- [Exercise aim] Each entry below is to be printed verbatim.

- [Supplied information]
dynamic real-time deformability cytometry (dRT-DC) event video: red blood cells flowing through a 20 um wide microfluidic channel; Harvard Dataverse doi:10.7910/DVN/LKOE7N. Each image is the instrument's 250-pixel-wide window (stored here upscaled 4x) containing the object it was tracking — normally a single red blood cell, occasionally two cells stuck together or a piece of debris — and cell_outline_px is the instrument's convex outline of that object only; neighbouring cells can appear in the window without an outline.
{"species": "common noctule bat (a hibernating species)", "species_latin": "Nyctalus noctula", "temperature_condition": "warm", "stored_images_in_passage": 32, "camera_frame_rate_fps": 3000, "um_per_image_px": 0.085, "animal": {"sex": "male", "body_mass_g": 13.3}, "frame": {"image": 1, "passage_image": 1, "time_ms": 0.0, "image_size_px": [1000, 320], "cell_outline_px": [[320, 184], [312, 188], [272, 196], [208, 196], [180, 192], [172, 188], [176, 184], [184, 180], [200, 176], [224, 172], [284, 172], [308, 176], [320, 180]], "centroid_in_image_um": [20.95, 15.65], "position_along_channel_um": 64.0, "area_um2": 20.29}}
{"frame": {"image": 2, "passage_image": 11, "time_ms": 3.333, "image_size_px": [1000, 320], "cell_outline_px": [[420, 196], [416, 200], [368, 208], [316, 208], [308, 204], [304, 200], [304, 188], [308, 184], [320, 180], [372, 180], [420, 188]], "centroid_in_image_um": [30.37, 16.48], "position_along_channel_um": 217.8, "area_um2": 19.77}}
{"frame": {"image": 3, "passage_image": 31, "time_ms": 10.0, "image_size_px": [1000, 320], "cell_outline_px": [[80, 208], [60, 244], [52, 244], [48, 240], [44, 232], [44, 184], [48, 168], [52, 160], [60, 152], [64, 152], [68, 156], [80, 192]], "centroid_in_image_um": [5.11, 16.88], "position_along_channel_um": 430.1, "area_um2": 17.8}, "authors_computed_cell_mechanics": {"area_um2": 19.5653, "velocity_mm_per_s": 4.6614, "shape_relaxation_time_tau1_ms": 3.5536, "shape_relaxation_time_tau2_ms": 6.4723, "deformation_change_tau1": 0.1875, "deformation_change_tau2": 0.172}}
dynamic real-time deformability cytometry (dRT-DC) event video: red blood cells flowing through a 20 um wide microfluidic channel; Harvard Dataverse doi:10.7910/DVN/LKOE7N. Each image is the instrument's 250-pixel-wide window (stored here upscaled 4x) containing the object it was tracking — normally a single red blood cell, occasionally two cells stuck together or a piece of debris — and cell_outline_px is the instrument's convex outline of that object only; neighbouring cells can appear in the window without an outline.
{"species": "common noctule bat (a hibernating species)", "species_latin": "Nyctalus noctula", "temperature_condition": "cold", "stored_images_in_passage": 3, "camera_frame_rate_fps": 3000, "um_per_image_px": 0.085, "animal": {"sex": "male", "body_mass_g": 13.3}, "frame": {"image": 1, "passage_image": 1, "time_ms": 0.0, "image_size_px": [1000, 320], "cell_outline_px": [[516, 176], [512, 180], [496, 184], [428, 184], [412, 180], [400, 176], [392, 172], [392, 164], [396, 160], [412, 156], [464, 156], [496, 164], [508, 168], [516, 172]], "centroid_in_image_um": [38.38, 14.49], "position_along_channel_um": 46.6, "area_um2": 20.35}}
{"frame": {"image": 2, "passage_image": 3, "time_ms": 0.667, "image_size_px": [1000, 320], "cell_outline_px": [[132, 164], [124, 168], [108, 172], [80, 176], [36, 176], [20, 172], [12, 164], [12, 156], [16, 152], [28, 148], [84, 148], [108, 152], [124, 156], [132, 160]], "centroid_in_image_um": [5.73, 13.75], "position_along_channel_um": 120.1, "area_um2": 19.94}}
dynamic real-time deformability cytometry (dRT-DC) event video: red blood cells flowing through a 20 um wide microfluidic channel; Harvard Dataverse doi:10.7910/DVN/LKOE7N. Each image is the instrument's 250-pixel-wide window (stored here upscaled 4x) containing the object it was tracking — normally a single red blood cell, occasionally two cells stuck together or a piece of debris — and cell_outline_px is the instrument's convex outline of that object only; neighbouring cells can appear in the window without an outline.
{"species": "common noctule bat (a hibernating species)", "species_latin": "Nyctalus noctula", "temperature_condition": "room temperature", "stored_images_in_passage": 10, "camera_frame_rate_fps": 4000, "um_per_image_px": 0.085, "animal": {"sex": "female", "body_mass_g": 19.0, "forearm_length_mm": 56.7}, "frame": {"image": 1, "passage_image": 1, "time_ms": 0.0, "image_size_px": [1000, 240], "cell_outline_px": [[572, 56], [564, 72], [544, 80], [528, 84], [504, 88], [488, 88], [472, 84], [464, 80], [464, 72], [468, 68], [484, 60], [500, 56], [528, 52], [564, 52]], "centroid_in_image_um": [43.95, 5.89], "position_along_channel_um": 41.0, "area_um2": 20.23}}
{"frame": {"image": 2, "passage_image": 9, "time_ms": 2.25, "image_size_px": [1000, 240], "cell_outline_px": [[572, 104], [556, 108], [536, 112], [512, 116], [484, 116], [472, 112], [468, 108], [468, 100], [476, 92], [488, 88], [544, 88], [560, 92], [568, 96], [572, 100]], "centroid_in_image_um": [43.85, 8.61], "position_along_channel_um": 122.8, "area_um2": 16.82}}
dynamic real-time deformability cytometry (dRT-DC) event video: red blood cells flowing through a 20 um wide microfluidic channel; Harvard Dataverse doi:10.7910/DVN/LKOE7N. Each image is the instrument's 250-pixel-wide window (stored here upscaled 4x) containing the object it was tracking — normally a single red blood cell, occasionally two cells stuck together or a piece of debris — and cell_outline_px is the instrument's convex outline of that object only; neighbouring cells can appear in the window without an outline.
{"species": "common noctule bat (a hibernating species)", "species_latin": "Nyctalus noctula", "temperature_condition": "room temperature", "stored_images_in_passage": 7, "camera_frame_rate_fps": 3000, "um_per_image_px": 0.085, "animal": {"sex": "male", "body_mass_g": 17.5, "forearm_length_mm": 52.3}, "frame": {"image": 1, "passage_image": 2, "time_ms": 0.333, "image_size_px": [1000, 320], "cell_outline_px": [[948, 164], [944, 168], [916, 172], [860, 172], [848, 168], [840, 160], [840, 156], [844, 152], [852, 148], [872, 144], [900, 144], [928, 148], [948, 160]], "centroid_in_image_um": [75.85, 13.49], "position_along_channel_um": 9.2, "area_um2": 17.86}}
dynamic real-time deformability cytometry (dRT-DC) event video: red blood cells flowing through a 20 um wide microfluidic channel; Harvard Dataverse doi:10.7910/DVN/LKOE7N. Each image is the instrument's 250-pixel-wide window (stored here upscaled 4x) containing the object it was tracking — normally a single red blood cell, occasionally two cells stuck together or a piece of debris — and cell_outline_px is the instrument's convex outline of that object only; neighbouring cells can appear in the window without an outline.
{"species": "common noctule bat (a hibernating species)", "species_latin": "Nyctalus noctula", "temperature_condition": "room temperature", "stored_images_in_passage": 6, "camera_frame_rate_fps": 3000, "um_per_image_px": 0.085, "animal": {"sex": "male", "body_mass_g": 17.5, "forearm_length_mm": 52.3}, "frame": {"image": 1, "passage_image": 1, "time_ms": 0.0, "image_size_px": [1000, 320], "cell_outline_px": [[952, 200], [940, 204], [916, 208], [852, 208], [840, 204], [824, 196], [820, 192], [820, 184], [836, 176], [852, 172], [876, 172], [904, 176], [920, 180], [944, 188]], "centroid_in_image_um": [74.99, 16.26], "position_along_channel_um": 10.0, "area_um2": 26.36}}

- [Answer]
dynamic real-time deformability cytometry (dRT-DC) event video: red blood cells flowing through a 20 um wide microfluidic channel; Harvard Dataverse doi:10.7910/DVN/LKOE7N. Each image is the instrument's 250-pixel-wide window (stored here upscaled 4x) containing the object it was tracking — normally a single red blood cell, occasionally two cells stuck together or a piece of debris — and cell_outline_px is the instrument's convex outline of that object only; neighbouring cells can appear in the window without an outline.
{"species": "common noctule bat (a hibernating species)", "species_latin": "Nyctalus noctula", "temperature_condition": "warm", "stored_images_in_passage": 32, "camera_frame_rate_fps": 3000, "um_per_image_px": 0.085, "animal": {"sex": "male", "body_mass_g": 13.3}, "frame": {"image": 1, "passage_image": 1, "time_ms": 0.0, "image_size_px": [1000, 320], "cell_outline_px": [[320, 184], [312, 188], [272, 196], [208, 196], [180, 192], [172, 188], [176, 184], [184, 180], [200, 176], [224, 172], [284, 172], [308, 176], [320, 180]], "centroid_in_image_um": [20.95, 15.65], "position_along_channel_um": 64.0, "area_um2": 20.29}}
{"frame": {"image": 2, "passage_image": 11, "time_ms": 3.333, "image_size_px": [1000, 320], "cell_outline_px": [[420, 196], [416, 200], [368, 208], [316, 208], [308, 204], [304, 200], [304, 188], [308, 184], [320, 180], [372, 180], [420, 188]], "centroid_in_image_um": [30.37, 16.48], "position_along_channel_um": 217.8, "area_um2": 19.77}}
{"frame": {"image": 3, "passage_image": 31, "time_ms": 10.0, "image_size_px": [1000, 320], "cell_outline_px": [[80, 208], [60, 244], [52, 244], [48, 240], [44, 232], [44, 184], [48, 168], [52, 160], [60, 152], [64, 152], [68, 156], [80, 192]], "centroid_in_image_um": [5.11, 16.88], "position_along_channel_um": 430.1, "area_um2": 17.8}, "authors_computed_cell_mechanics": {"area_um2": 19.5653, "velocity_mm_per_s": 4.6614, "shape_relaxation_time_tau1_ms": 3.5536, "shape_relaxation_time_tau2_ms": 6.4723, "deformation_change_tau1": 0.1875, "deformation_change_tau2": 0.172}}
dynamic real-time deformability cytometry (dRT-DC) event video: red blood cells flowing through a 20 um wide microfluidic channel; Harvard Dataverse doi:10.7910/DVN/LKOE7N. Each image is the instrument's 250-pixel-wide window (stored here upscaled 4x) containing the object it was tracking — normally a single red blood cell, occasionally two cells stuck together or a piece of debris — and cell_outline_px is the instrument's convex outline of that object only; neighbouring cells can appear in the window without an outline.
{"species": "common noctule bat (a hibernating species)", "species_latin": "Nyctalus noctula", "temperature_condition": "cold", "stored_images_in_passage": 3, "camera_frame_rate_fps": 3000, "um_per_image_px": 0.085, "animal": {"sex": "male", "body_mass_g": 13.3}, "frame": {"image": 1, "passage_image": 1, "time_ms": 0.0, "image_size_px": [1000, 320], "cell_outline_px": [[516, 176], [512, 180], [496, 184], [428, 184], [412, 180], [400, 176], [392, 172], [392, 164], [396, 160], [412, 156], [464, 156], [496, 164], [508, 168], [516, 172]], "centroid_in_image_um": [38.38, 14.49], "position_along_channel_um": 46.6, "area_um2": 20.35}}
{"frame": {"image": 2, "passage_image": 3, "time_ms": 0.667, "image_size_px": [1000, 320], "cell_outline_px": [[132, 164], [124, 168], [108, 172], [80, 176], [36, 176], [20, 172], [12, 164], [12, 156], [16, 152], [28, 148], [84, 148], [108, 152], [124, 156], [132, 160]], "centroid_in_image_um": [5.73, 13.75], "position_along_channel_um": 120.1, "area_um2": 19.94}}
dynamic real-time deformability cytometry (dRT-DC) event video: red blood cells flowing through a 20 um wide microfluidic channel; Harvard Dataverse doi:10.7910/DVN/LKOE7N. Each image is the instrument's 250-pixel-wide window (stored here upscaled 4x) containing the object it was tracking — normally a single red blood cell, occasionally two cells stuck together or a piece of debris — and cell_outline_px is the instrument's convex outline of that object only; neighbouring cells can appear in the window without an outline.
{"species": "common noctule bat (a hibernating species)", "species_latin": "Nyctalus noctula", "temperature_condition": "room temperature", "stored_images_in_passage": 10, "camera_frame_rate_fps": 4000, "um_per_image_px": 0.085, "animal": {"sex": "female", "body_mass_g": 19.0, "forearm_length_mm": 56.7}, "frame": {"image": 1, "passage_image": 1, "time_ms": 0.0, "image_size_px": [1000, 240], "cell_outline_px": [[572, 56], [564, 72], [544, 80], [528, 84], [504, 88], [488, 88], [472, 84], [464, 80], [464, 72], [468, 68], [484, 60], [500, 56], [528, 52], [564, 52]], "centroid_in_image_um": [43.95, 5.89], "position_along_channel_um": 41.0, "area_um2": 20.23}}
{"frame": {"image": 2, "passage_image": 9, "time_ms": 2.25, "image_size_px": [1000, 240], "cell_outline_px": [[572, 104], [556, 108], [536, 112], [512, 116], [484, 116], [472, 112], [468, 108], [468, 100], [476, 92], [488, 88], [544, 88], [560, 92], [568, 96], [572, 100]], "centroid_in_image_um": [43.85, 8.61], "position_along_channel_um": 122.8, "area_um2": 16.82}}
dynamic real-time deformability cytometry (dRT-DC) event video: red blood cells flowing through a 20 um wide microfluidic channel; Harvard Dataverse doi:10.7910/DVN/LKOE7N. Each image is the instrument's 250-pixel-wide window (stored here upscaled 4x) containing the object it was tracking — normally a single red blood cell, occasionally two cells stuck together or a piece of debris — and cell_outline_px is the instrument's convex outline of that object only; neighbouring cells can appear in the window without an outline.
{"species": "common noctule bat (a hibernating species)", "species_latin": "Nyctalus noctula", "temperature_condition": "room temperature", "stored_images_in_passage": 7, "camera_frame_rate_fps": 3000, "um_per_image_px": 0.085, "animal": {"sex": "male", "body_mass_g": 17.5, "forearm_length_mm": 52.3}, "frame": {"image": 1, "passage_image": 2, "time_ms": 0.333, "image_size_px": [1000, 320], "cell_outline_px": [[948, 164], [944, 168], [916, 172], [860, 172], [848, 168], [840, 160], [840, 156], [844, 152], [852, 148], [872, 144], [900, 144], [928, 148], [948, 160]], "centroid_in_image_um": [75.85, 13.49], "position_along_channel_um": 9.2, "area_um2": 17.86}}
dynamic real-time deformability cytometry (dRT-DC) event video: red blood cells flowing through a 20 um wide microfluidic channel; Harvard Dataverse doi:10.7910/DVN/LKOE7N. Each image is the instrument's 250-pixel-wide window (stored here upscaled 4x) containing the object it was tracking — normally a single red blood cell, occasionally two cells stuck together or a piece of debris — and cell_outline_px is the instrument's convex outline of that object only; neighbouring cells can appear in the window without an outline.
{"species": "common noctule bat (a hibernating species)", "species_latin": "Nyctalus noctula", "temperature_condition": "room temperature", "stored_images_in_passage": 6, "camera_frame_rate_fps": 3000, "um_per_image_px": 0.085, "animal": {"sex": "male", "body_mass_g": 17.5, "forearm_length_mm": 52.3}, "frame": {"image": 1, "passage_image": 1, "time_ms": 0.0, "image_size_px": [1000, 320], "cell_outline_px": [[952, 200], [940, 204], [916, 208], [852, 208], [840, 204], [824, 196], [820, 192], [820, 184], [836, 176], [852, 172], [876, 172], [904, 176], [920, 180], [944, 188]], "centroid_in_image_um": [74.99, 16.26], "position_along_channel_um": 10.0, "area_um2": 26.36}}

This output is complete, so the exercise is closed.